Finding a random seed that solves a LeetCode problem (2023)

mcyc | 98 points

Reminds me of this rock paper scissors bot that has a 59% win rate against other algorithms: https://rpscontest.com/entry/614005

porphyra | a month ago

Haha, this is pretty funny. I immediately thought of Cantor's diagonal argument when I saw the question, but it makes me wonder ā€” how long would it have taken me to solve the problem if I hadn't previously read about Cantor's argument in the context of Turing machines?

Here's a variant: "Given a list of k LeetCode problems sourced from a bag of n unique tricks, generate a new LeetCode problem that utilizes a trick not found in the bag."

I'm being facetious of course, but actually now I have an idea that we could create a bipartite graph mapping tricks to LeetCode problems. From there, given a willingness to memorize n tricks, we can compute the optimal bag of tricks to commit to memory in order to maximize the number of LeetCode problems quickly solvable during an interview, weighted by the probability of each problem's appearance.

Xcelerate | a month ago

The same can be applied to a stock market. I am a big fan of looking into historical data, and I was using WealthLab for quite a while.

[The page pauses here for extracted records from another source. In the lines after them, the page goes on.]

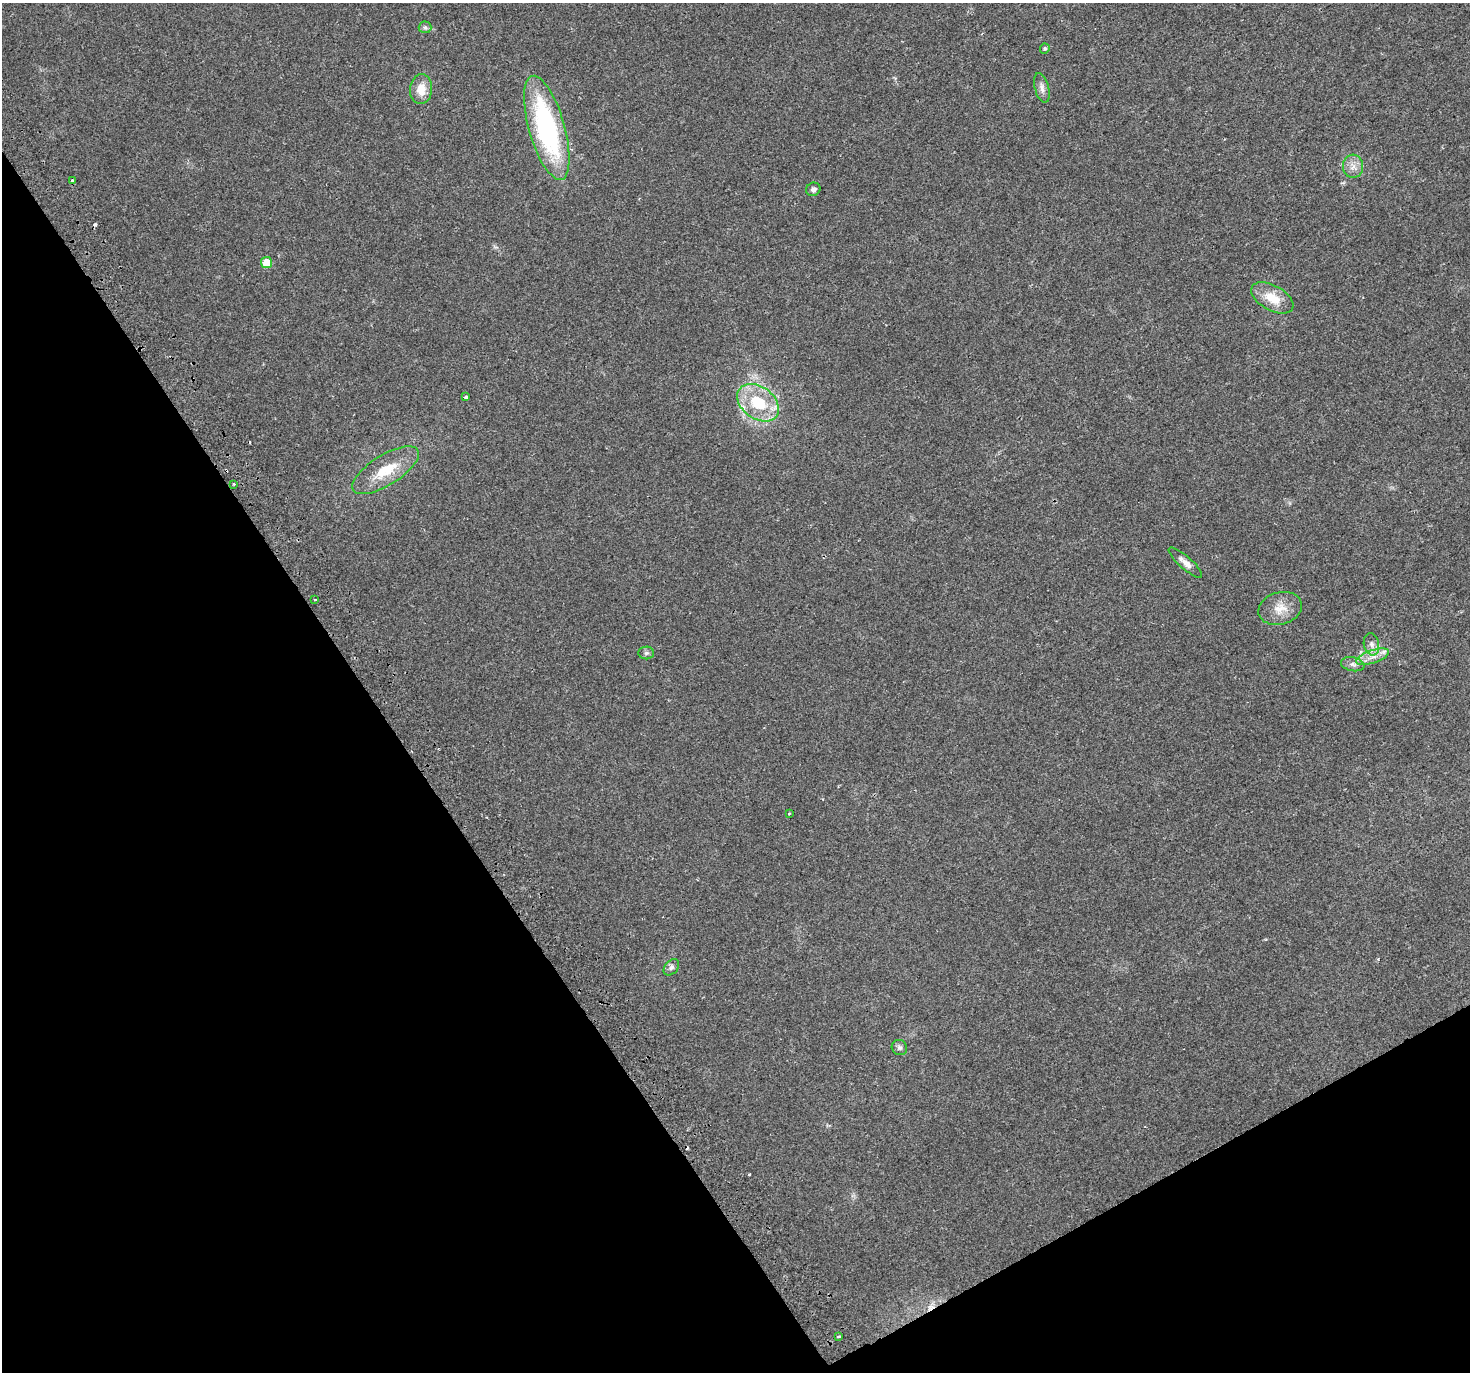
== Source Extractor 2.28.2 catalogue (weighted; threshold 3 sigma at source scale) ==
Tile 14 of 4 x 4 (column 2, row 4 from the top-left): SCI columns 1509-2976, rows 200-1569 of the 5951 x 5823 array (HDU 1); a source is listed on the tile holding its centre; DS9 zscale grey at full resolution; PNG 1472 x 1374 px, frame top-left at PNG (2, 3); each listed source drawn as its Kron ellipse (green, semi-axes under 4 px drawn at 4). Shown black and unused: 31% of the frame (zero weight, under 2 of 3 exposures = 2% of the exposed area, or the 3 px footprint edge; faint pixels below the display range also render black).
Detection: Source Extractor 2.28.2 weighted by HDU 2 'WHT'; one run over the whole footprint, this tile lists its part. Background 0.0227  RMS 0.0054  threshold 0.0241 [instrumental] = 3 sigma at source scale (4.5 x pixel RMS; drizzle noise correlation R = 1.50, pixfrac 1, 0.0396/0.0396 arcsec/px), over >= 5 px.
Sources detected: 32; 6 cosmic-ray / hot-pixel residue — neither listed nor drawn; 1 inside a brighter listed object's ellipse — not listed separately; the other 25 listed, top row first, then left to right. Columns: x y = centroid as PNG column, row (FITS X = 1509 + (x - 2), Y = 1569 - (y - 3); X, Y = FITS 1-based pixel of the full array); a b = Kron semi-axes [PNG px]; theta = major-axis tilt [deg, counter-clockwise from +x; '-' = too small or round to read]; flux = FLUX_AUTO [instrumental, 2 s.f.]
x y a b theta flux
425 27 6 6 - 1.1
1045 49 5 4 - 0.8
1042 88 15 7 -75 2.7
421 89 15 11 85 7.8
547 128 54 18 -74 92
1353 166 11 10 - 4
72 181 3 3 - 3.3
813 189 7 6 - 1.6
266 263 5 5 - 10
1272 298 23 12 -29 11
466 397 4 3 - 2.4
758 403 23 16 -35 22
385 470 38 15 32 17
234 484 3 2 - 0.63
1185 563 21 6 -41 3.8
315 600 3 3 - 0.55
1280 608 22 16 15 8.5
1371 644 11 7 -78 3
646 653 8 6 2 1.2
1373 657 17 6 18 5.1
1353 664 12 7 -11 2.5
789 813 4 3 - 0.84
671 967 9 6 49 1.8
899 1048 8 7 - 1.6
838 1336 3 3 - 2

One of the funniest things is when you find "strategy" that performs best over one year by making from 50 to 100 deals. But don't get fooled, it's just a random parameters, and when applied to the next year or years, you won't get these results, of course.

So you're getting reliable results only when you can reproduce your success (no matter what it is) consistently.

RomanPushkin | a month ago

Reminds me of LLMs, where the weights are the 'seed' that solves standard benchmark suite.

freediver | a month ago

so when is the last time you used this in your code you write on a day to day basis?